Quanti parti assistiti sono stati realizzati quest’anno?
“L’obiettivo prefissato per il primo anno era di 16 mila parti assistiti nelle quattro strutture ospedaliere, mentre siamo arrivati a 20.237. Quindi abbiamo superato le aspettative di quattromila unità. Questo vuol dire che, umilmente, abbiamo aiutato a partorire in maniera dignitosa, sicura e gratuita 20 mila mamme, garantendo, così, anche la vita dei loro figli. Quindi, complessivamente abbiamo aiutato 40 mila persone ad affrontare la nascita nel modo migliore e a non vederla trasformata in una tragedia, come succede quando muoiono le mamme e anche i figli. Un’attività come la nostra riduce i numeri della mortalità materna e neonatale. Di questo grande risultato siamo orgogliosi”.
Ci sono anche visite prenatali?
“Sono previste quattro visite prenatali, ma, in realtà, mentre alla prima vengono tutte le future mamme, alla seconda sono il 50-60% e poi diminuisce ancora la percentuale, perché spesso le donne vivono lontane e i trasporti costano molto. Oltre a garantire la gratuità per accedere alle strutture ospedaliere, il nostro progetto punta a migliorare l’accessibilità geografica. Infatti, uno dei grandi problemi nelle zone rurali dell’Africa, dove lavoriamo, è la difficoltà negli spostamenti per giungere all’ospedale o al centro sanitario rurale; le mamme più periferiche non solo non hanno i soldi per l’ospedale, ma neanche quelli per pagarsi il trasporto con l’autobus, il carretto o la barella. Il progetto fornisce ai capi del villaggio un cellulare con il quale telefonare all’ospedale quando c’è un’emergenza. Abbiamo fornito alle quattro strutture ospedaliere coinvolte nel progetto un’ambulanza, in modo da garantire un trasferimento gratuito in ospedale”.
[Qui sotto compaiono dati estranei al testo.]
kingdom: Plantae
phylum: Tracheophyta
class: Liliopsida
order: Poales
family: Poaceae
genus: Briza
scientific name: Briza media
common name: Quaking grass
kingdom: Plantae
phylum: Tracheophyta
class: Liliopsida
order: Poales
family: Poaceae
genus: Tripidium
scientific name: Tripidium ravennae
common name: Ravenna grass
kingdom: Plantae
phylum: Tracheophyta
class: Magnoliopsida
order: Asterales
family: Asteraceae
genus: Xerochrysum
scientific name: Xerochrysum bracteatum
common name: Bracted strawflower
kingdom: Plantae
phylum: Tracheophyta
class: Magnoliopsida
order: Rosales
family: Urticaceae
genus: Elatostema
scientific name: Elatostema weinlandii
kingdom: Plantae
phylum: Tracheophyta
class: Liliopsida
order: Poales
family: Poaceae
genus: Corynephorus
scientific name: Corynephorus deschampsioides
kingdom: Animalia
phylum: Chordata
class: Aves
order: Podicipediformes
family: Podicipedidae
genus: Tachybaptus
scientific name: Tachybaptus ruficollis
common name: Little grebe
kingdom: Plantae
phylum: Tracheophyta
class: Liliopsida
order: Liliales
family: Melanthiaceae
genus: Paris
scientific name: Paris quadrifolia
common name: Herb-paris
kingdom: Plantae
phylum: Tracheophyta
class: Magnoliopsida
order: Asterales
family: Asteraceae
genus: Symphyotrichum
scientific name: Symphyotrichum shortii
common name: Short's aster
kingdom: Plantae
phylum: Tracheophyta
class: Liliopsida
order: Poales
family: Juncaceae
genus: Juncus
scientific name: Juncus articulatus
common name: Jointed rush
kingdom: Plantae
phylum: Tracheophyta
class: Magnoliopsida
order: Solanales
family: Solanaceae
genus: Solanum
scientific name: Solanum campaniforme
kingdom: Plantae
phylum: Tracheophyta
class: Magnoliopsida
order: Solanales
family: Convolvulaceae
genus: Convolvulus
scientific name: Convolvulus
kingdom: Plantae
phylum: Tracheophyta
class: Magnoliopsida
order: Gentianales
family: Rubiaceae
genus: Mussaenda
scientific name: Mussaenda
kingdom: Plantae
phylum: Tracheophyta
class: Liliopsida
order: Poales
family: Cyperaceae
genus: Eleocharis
Quali sono gli obiettivi che volete raggiungere nei prossimi quattro anni?
“Innanzitutto, vogliamo continuare quest’operazione e passare dai 16mila parti all’anno, che ci eravamo dati come obiettivo del primo anno, al doppio. Se le cose continueranno bene come in questo primo anno, contiamo di arrivare ai 40mila parti assistiti all’anno. Quindi, speriamo di superare l’obiettivo che ci eravamo prefissati di 125mila parti sicuri alla fine del progetto. Nel quarto-quinto anno dell’iniziativa, poi, vorremmo ridurre il nostro intervento affinché il personale locale impari a camminare sulle proprie gambe. Un altro aspetto importante è il coinvolgimento di tutti. Per questo sabato 15 dicembre abbiamo organizzato l’incontro di Roma; l’anno prossimo pensiamo di farlo a Milano. Parliamo del diritto fondamentale di una famiglia a far nascere una creatura in maniera dignitosa. Su questo vogliamo coinvolgere tutti: le istituzioni, la società civile, le associazioni, mostrando che è possibile un aiuto concreto. In tutto questo hanno un ruolo indispensabile anche i media per far conoscere il progetto e sensibilizzare sull’argomento”.